▶ [Source texts of formatted documents]:
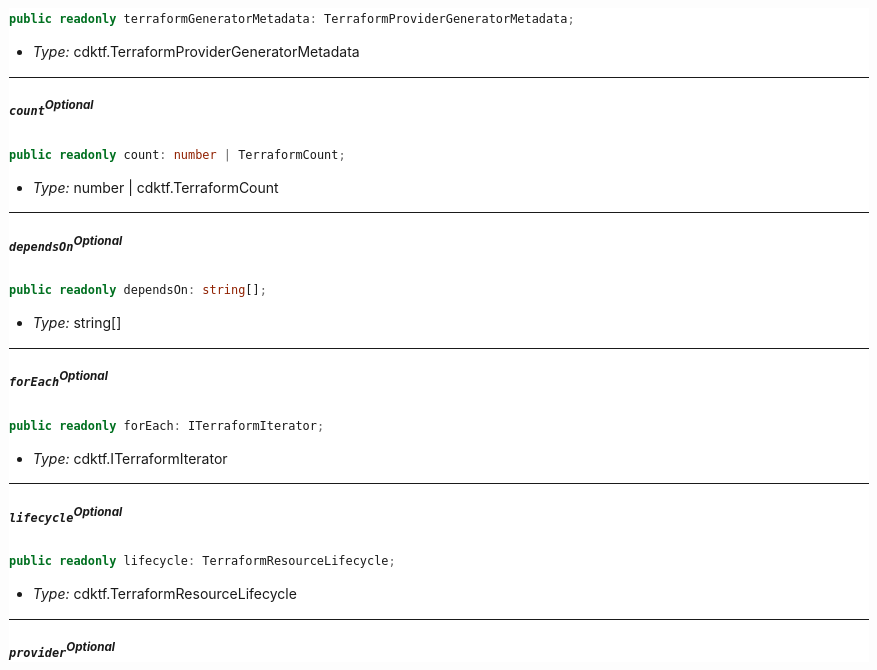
 ```typescript
public readonly terraformGeneratorMetadata: TerraformProviderGeneratorMetadata;
```

- *Type:* cdktf.TerraformProviderGeneratorMetadata

---

##### `count`<sup>Optional</sup> <a name="count" id="rhizo-co-terraform-provider-oci.dataOciNosqlTable.DataOciNosqlTable.property.count"></a>

```typescript
public readonly count: number | TerraformCount;
```

- *Type:* number | cdktf.TerraformCount

---

##### `dependsOn`<sup>Optional</sup> <a name="dependsOn" id="rhizo-co-terraform-provider-oci.dataOciNosqlTable.DataOciNosqlTable.property.dependsOn"></a>

```typescript
public readonly dependsOn: string[];
```

- *Type:* string[]

---

##### `forEach`<sup>Optional</sup> <a name="forEach" id="rhizo-co-terraform-provider-oci.dataOciNosqlTable.DataOciNosqlTable.property.forEach"></a>

```typescript
public readonly forEach: ITerraformIterator;
```

- *Type:* cdktf.ITerraformIterator

---

##### `lifecycle`<sup>Optional</sup> <a name="lifecycle" id="rhizo-co-terraform-provider-oci.dataOciNosqlTable.DataOciNosqlTable.property.lifecycle"></a>

```typescript
public readonly lifecycle: TerraformResourceLifecycle;
```

- *Type:* cdktf.TerraformResourceLifecycle

---

##### `provider`<sup>Optional</sup> <a name="provider" id="rhizo-co-terraform-provider-oci.dataOciNosqlTable.DataOciNosqlTable.property.provider"></a>
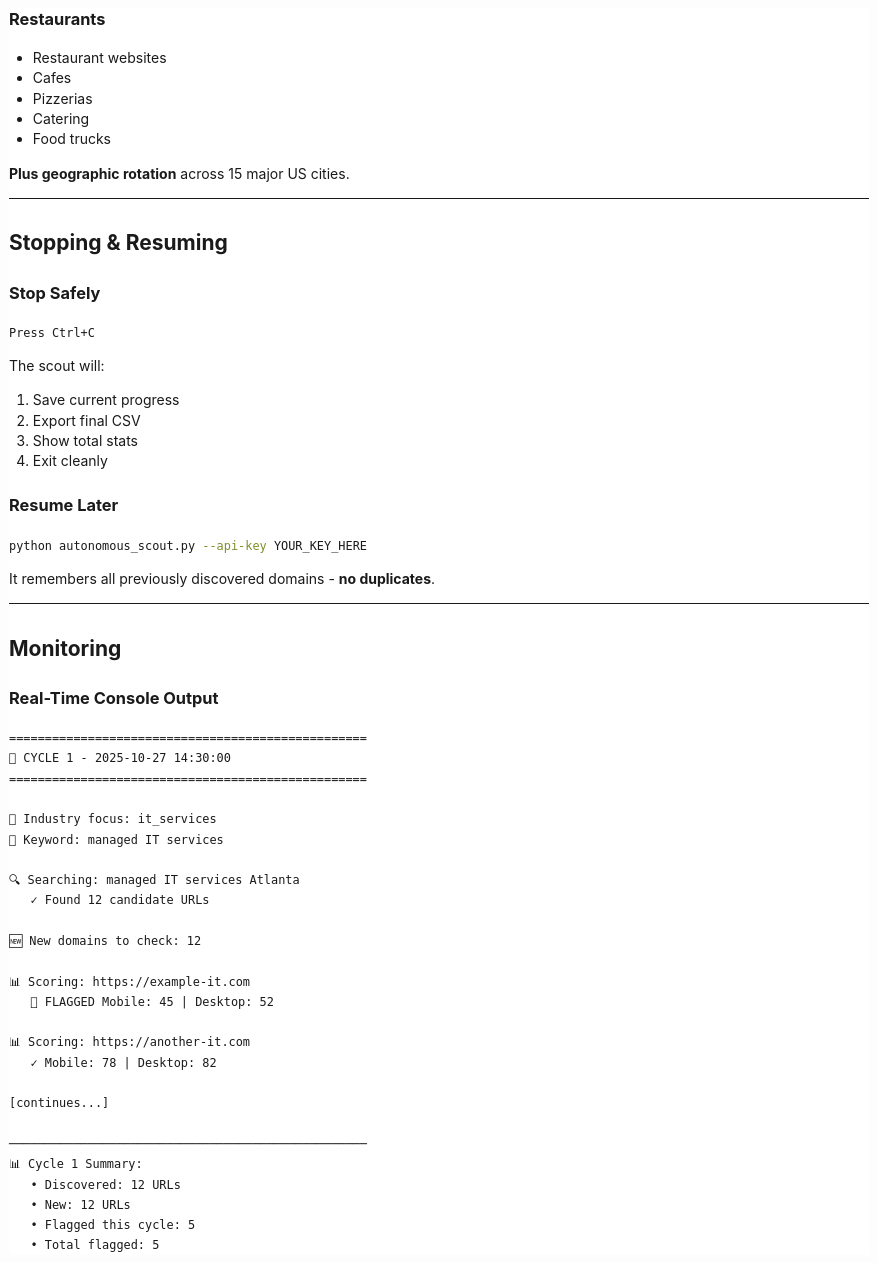 ### Restaurants
- Restaurant websites
- Cafes
- Pizzerias
- Catering
- Food trucks

**Plus geographic rotation** across 15 major US cities.

---

## Stopping & Resuming

### Stop Safely
```
Press Ctrl+C
```

The scout will:
1. Save current progress
2. Export final CSV
3. Show total stats
4. Exit cleanly

### Resume Later
```bash
python autonomous_scout.py --api-key YOUR_KEY_HERE
```

It remembers all previously discovered domains - **no duplicates**.

---

## Monitoring

### Real-Time Console Output

```
==================================================
🔄 CYCLE 1 - 2025-10-27 14:30:00
==================================================

📍 Industry focus: it_services
🎯 Keyword: managed IT services

🔍 Searching: managed IT services Atlanta
   ✓ Found 12 candidate URLs

🆕 New domains to check: 12

📊 Scoring: https://example-it.com
   🚩 FLAGGED Mobile: 45 | Desktop: 52

📊 Scoring: https://another-it.com
   ✓ Mobile: 78 | Desktop: 82

[continues...]

──────────────────────────────────────────────────
📊 Cycle 1 Summary:
   • Discovered: 12 URLs
   • New: 12 URLs
   • Flagged this cycle: 5
   • Total flagged: 5
```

▶ [WORK INSTRUCTION]: The response has to be an exact copy of all the data, pictures excluded.

▶ [EXERCISE SOLUTION]:
 ```typescript
public readonly terraformGeneratorMetadata: TerraformProviderGeneratorMetadata;
```

- *Type:* cdktf.TerraformProviderGeneratorMetadata

---

##### `count`<sup>Optional</sup> <a name="count" id="rhizo-co-terraform-provider-oci.dataOciNosqlTable.DataOciNosqlTable.property.count"></a>

```typescript
public readonly count: number | TerraformCount;
```

- *Type:* number | cdktf.TerraformCount

---

##### `dependsOn`<sup>Optional</sup> <a name="dependsOn" id="rhizo-co-terraform-provider-oci.dataOciNosqlTable.DataOciNosqlTable.property.dependsOn"></a>

```typescript
public readonly dependsOn: string[];
```

- *Type:* string[]

---

##### `forEach`<sup>Optional</sup> <a name="forEach" id="rhizo-co-terraform-provider-oci.dataOciNosqlTable.DataOciNosqlTable.property.forEach"></a>

```typescript
public readonly forEach: ITerraformIterator;
```

- *Type:* cdktf.ITerraformIterator

---

##### `lifecycle`<sup>Optional</sup> <a name="lifecycle" id="rhizo-co-terraform-provider-oci.dataOciNosqlTable.DataOciNosqlTable.property.lifecycle"></a>

```typescript
public readonly lifecycle: TerraformResourceLifecycle;
```

- *Type:* cdktf.TerraformResourceLifecycle

---

##### `provider`<sup>Optional</sup> <a name="provider" id="rhizo-co-terraform-provider-oci.dataOciNosqlTable.DataOciNosqlTable.property.provider"></a>
 ### Restaurants
- Restaurant websites
- Cafes
- Pizzerias
- Catering
- Food trucks

**Plus geographic rotation** across 15 major US cities.

---

## Stopping & Resuming

### Stop Safely
```
Press Ctrl+C
```

The scout will:
1. Save current progress
2. Export final CSV
3. Show total stats
4. Exit cleanly

### Resume Later
```bash
python autonomous_scout.py --api-key YOUR_KEY_HERE
```

It remembers all previously discovered domains - **no duplicates**.

---

## Monitoring

### Real-Time Console Output

```
==================================================
🔄 CYCLE 1 - 2025-10-27 14:30:00
==================================================

📍 Industry focus: it_services
🎯 Keyword: managed IT services

🔍 Searching: managed IT services Atlanta
   ✓ Found 12 candidate URLs

🆕 New domains to check: 12

📊 Scoring: https://example-it.com
   🚩 FLAGGED Mobile: 45 | Desktop: 52

📊 Scoring: https://another-it.com
   ✓ Mobile: 78 | Desktop: 82

[continues...]

──────────────────────────────────────────────────
📊 Cycle 1 Summary:
   • Discovered: 12 URLs
   • New: 12 URLs
   • Flagged this cycle: 5
   • Total flagged: 5
```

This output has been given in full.